L'epidemiologo Eric Feigl-Ding, membro della Federation of American Scientists (FAS) e Chief Health Economist della Microclinic International, oltre che ex ricercatore presso la prestigiosa Università di Harvard, in un cinguettio su Twitter ha sottolineato di non apprezzare il fatto che ora si descriva il vaiolo delle scimmie "come una malattia sessualmente trasmissibile o LGBT". "È molto strano e non è affatto scientifico. Le popolazioni LGBT spesso hanno test migliori e potrebbero trovarlo più velocemente di altri. Non gettiamo vergogna su LGBT", ha chiosato lo scienziato, la cui posizione è stata fortemente sostenuta da molti utenti.

Nei diversi post dedicai al tema il dottor Feigl-Ding ha citato anche lo studio “Susceptibility of Monkeypox virus aerosol suspensions in a rotating chamber” condotto da scienziati del Tulane National Primate Research Center, in cui è stato dimostrato che il virus del vaiolo delle scimmie può restare nell'aria in un aerosol fino a 90 ore, mantenendo l'infettività. Il test è stato condotto in laboratorio e non ci sono conferme nel “mondo reale”, tuttavia in questa situazione è bene tenere a mente anche il potenziale rischio della trasmissione aerea attraverso le goccioline respiratorie. Non a caso l'esperto sottolinea l'importanza di continuare a indossare le mascherine, con le quali abbiamo ormai confidenza da più di due anni. Per lo scienziato si tratterebbe di un “principio di precauzione” e non dovremmo commettere lo stesso errore fatto all'inizio della pandemia di COVID-19. Il rischio di trasmissione interumana del vaiolo delle scimmie è considerato comunque basso, molto inferiore rispetto a quello di patogeni respiratori come il coronavirus SARS-CoV-2 e i virus dell'influenza.
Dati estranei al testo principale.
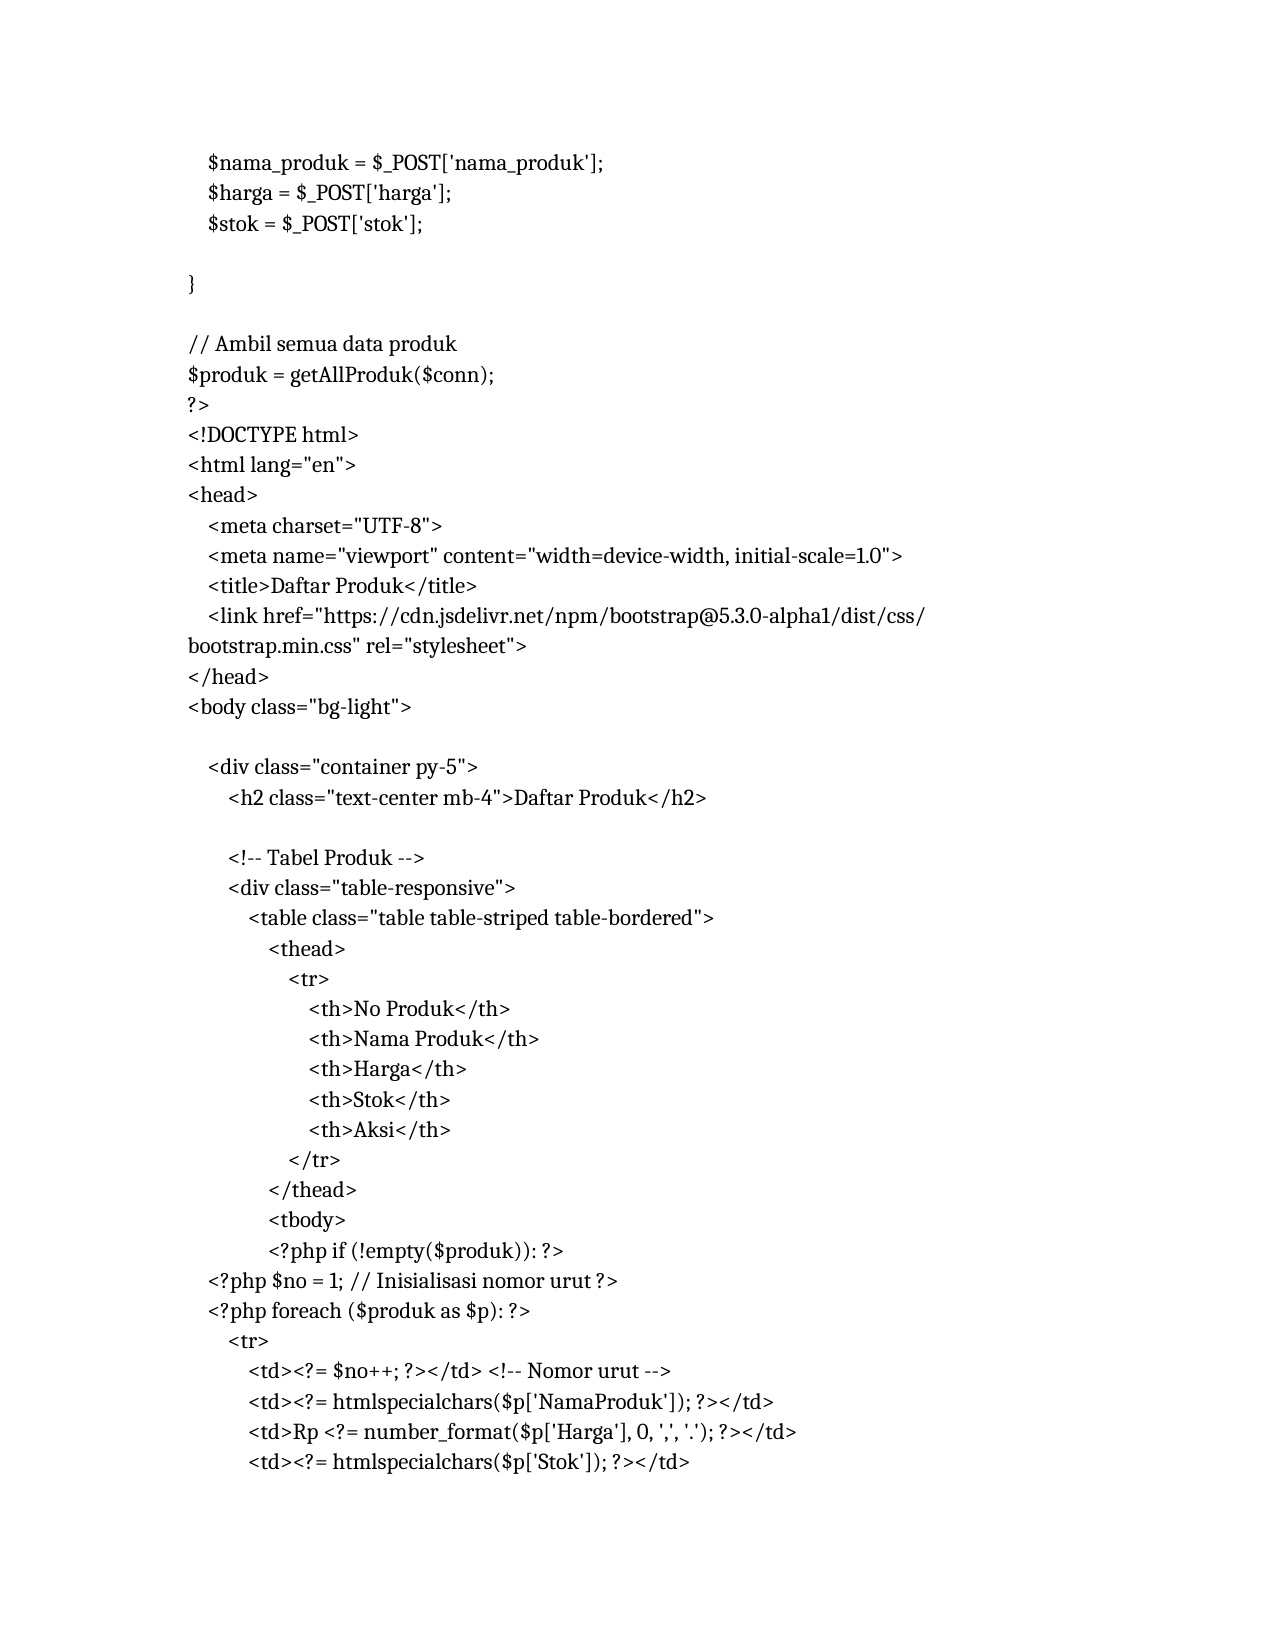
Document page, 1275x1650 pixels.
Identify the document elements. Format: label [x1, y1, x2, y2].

text [187, 150, 1087, 1475]
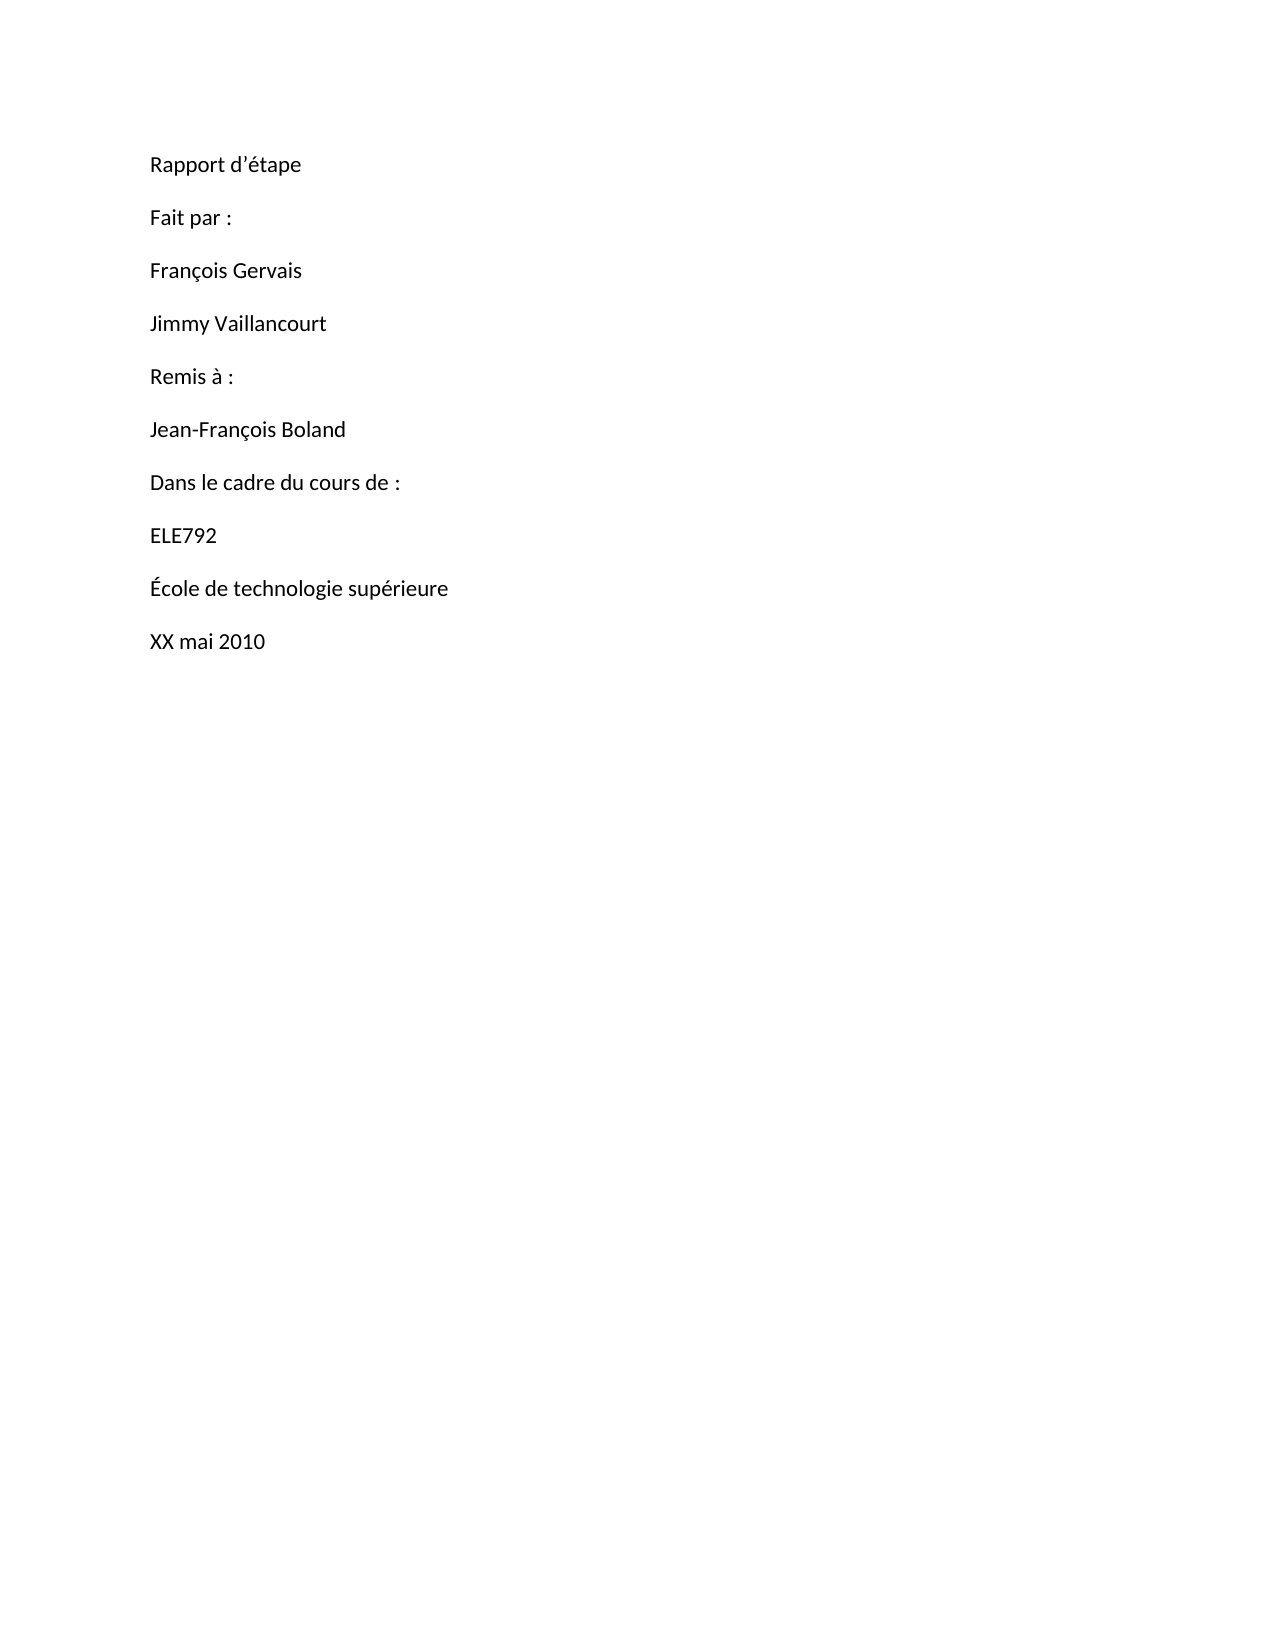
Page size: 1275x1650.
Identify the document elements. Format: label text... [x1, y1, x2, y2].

text XX mai 2010 [150, 627, 1125, 655]
text Jimmy Vaillancourt [150, 309, 1125, 337]
text Fait par : [150, 203, 1125, 231]
text Rapport d’étape [150, 150, 1125, 178]
text François Gervais [150, 256, 1125, 284]
text Jean-François Boland [150, 415, 1125, 443]
text Remis à : [150, 362, 1125, 390]
text ELE792 [150, 521, 1125, 549]
text Dans le cadre du cours de : [150, 468, 1125, 496]
text École de technologie supérieure [150, 574, 1125, 602]
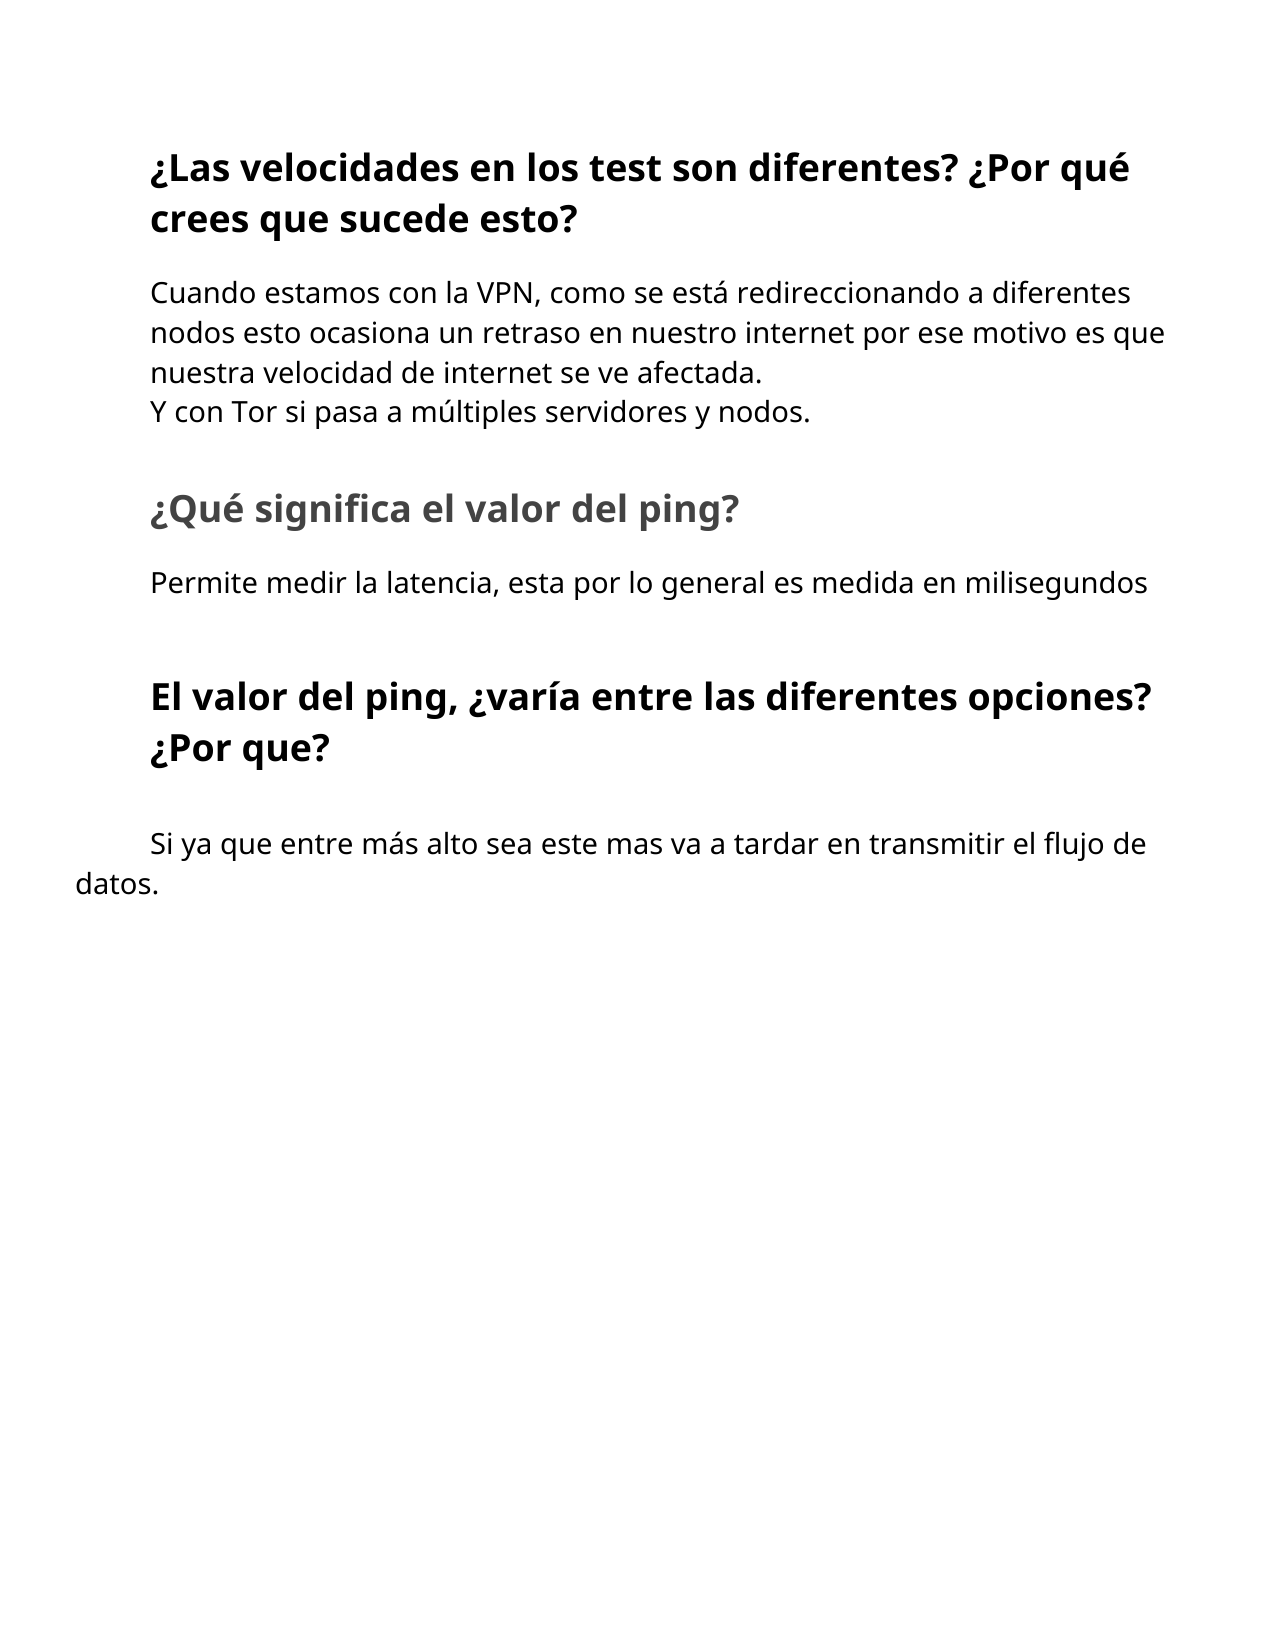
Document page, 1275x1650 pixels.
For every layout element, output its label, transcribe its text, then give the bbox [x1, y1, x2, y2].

Lesioni da vaiolo delle scimmie. Credit: wikipedia
Lesioni da vaiolo delle scimmie. Credit: wikipedia

Esistono due ceppi principali del virus che provoca il vaiolo delle scimmie e quello responsabile dei casi in Europa è il lignaggio dell'Africa occidentale, ritenuto generalmente meno aggressivo di quello del Congo (Africa centrale), pur potendo comunque provocare malattie gravi e letali. La mortalità si attesterebbe attorno all'1 percento per il primo e al 10 percento per il secondo, come indicato dall'OMS. I bambini sono considerati i soggetti più a rischio, inoltre possono determinarsi complicazioni anche durante la gravidanza. La malattia, caratterizzata da sintomi come febbre, mal di testa, mal di schiena, affaticamento, linfonodi gonfi e peculiari pustole che evolvono e si staccano, normalmente è autolimitante e guarisce nel giro di alcune settimane. Non ci sono trattamenti specifici contro il vaiolo delle scimmie, ma come confermato su The Conversation dal professor Michael Head, ricercatore di Salute Pubblica presso l'Università di Southampton, il “vaccino contro il vaiolo, il cidofovir (un farmaco antivirale) e le immunoglobuline vacciniche” possono essere impiegati per contenere una potenziale epidemia.